Sacha: Oh, right, so it’s really a gating of everything and a _____ big bang, essentially.

Dean: Very _____. Yes. So, it was – you know, a painful process. If one is late, everybody has to wait and then as typical everything else after the development check in gets compressed. Right? And as we try to do more projects, as we do acquisitions, more and more is kind of falling on my team to try to figure out. And so I knew, you know, we kind of had to change our model for how we deliver software. We couldn’t just be that central leads team that bottlenecked everything. One, we couldn’t scale and we couldn’t keep up, but two, there was so much that was still manual that we had to fix. So that’s kind of been my big focus over these last four years is figuring how to keep the policies and controls we have in place for SOX compliance, for PCI compliance because we’re dealing with credit cards. We’re dealing with very personal information, but allowed developers to have that feeling of ownership all the way out to product, so try to figure out how to break that monolith up.

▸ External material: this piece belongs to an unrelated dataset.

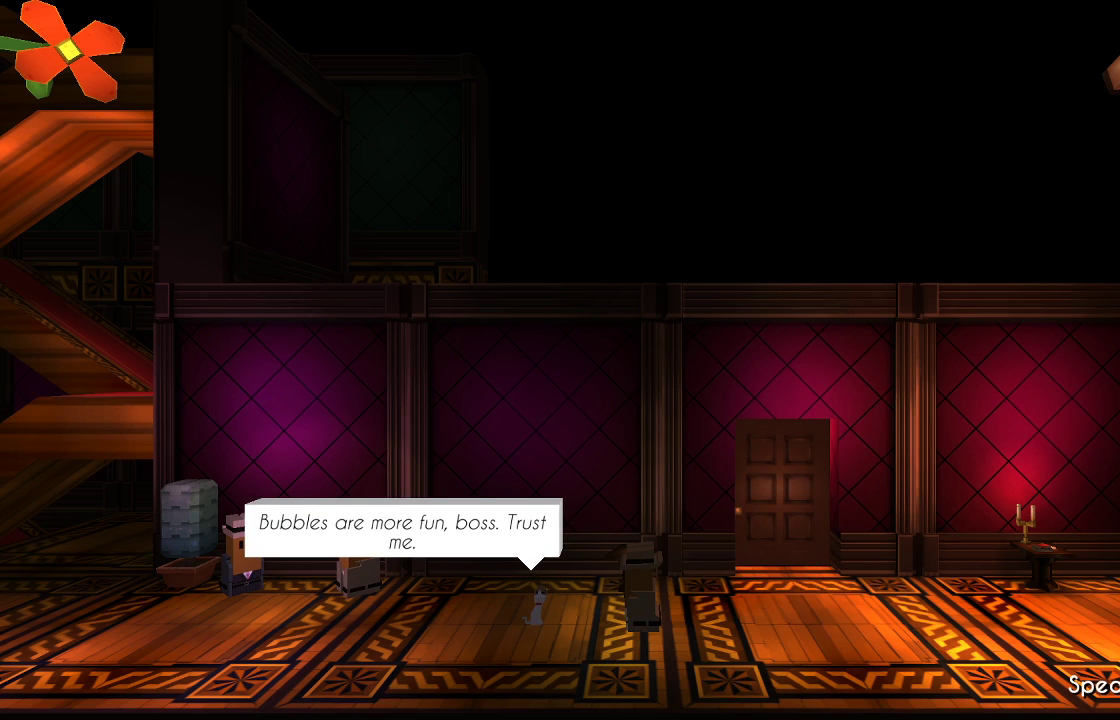
{"buttons": [], "left_stick": "center", "right_stick": "center", "events": []}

Sacha: But so, it means that sometimes release engineering is being perceived as a role that tends to be late in the process, but it seems, which it is, but it seems you’ve been very influential at modifying the process itself much earlier in the cycle on how – and almost like an architect, you know, of how software gets done. Right?

Dean: Yes. It’s – that’s very astute and that’s my background. Right? It’s like actually was finally an architect at Yahoo before I left, so I still put on that hat a lot. And you know, for me, it’s practicing continuous integration. Right? The feeling, the belief that every commit should ultimately potentially wind up in production. And that changes how developers think about what they’re committing and when they commit. We don’t want developers to wait a week before dropping a whole chunk of code on. We want them to kind of slice and dice and kind of be more fine-grained. So, you know, there are definitely challenges with that monolithic code base, the monolithic architecture. It’s very easy for one team to check in something that has an effect on another team, especially when everything comes together into this one test environment that we have. So, we have a lot of processes. There’s always this tradeoff between how fast you can go and how stable it is. Right? And so for a long time, we were really valuing stability over timeliness, but it took a long time to get things done. So I’ve been trying to find that middle ground. Part of it is breaking things apart so you can get faster feedback on your component, have that tested, then have that integrated and do coarser grain tests within that shared environment. So it’s been successful. We’ve had to do a lot with Jenkins, a lot to kind of beef it up. In my talk this morning, I was saying how when I started, we ended 2012, we did about 50 releases to production that year. And that was all done by my team. This year, through August, we are already at 300 releases out to production. And that’s because my team doesn’t do a whole lot of it anymore. We still do that monthly release. There’s still a lot of code that’s on that monthly cycle, but a lot of the things that have been broken out into services, they go when they’re ready.

Sacha: Right. Okay. So it means you’re – it seems like you’re on your way to a destination where maybe you remove completely this monthly release or you think that’s going to be an unbreakable wall?

Dean: I think it’s going to get to a point where it’s diminishing returns. This is something that I talk to my chief architect a lot about as we’re trying to figure out our two and three year roadmap. There are still a lot of low hanging fruit and a lot of things that can be broken out. And we have development teams that are doing that. And there are parts of the architecture that will be really hard to solve, really hard to actually just break apart. And it might – we don’t know yet. It might get to the point where we say this isn’t management to do on a monthly basis. Or we may say, you know, we’re just going to leave it behind and eventually replace it with something else.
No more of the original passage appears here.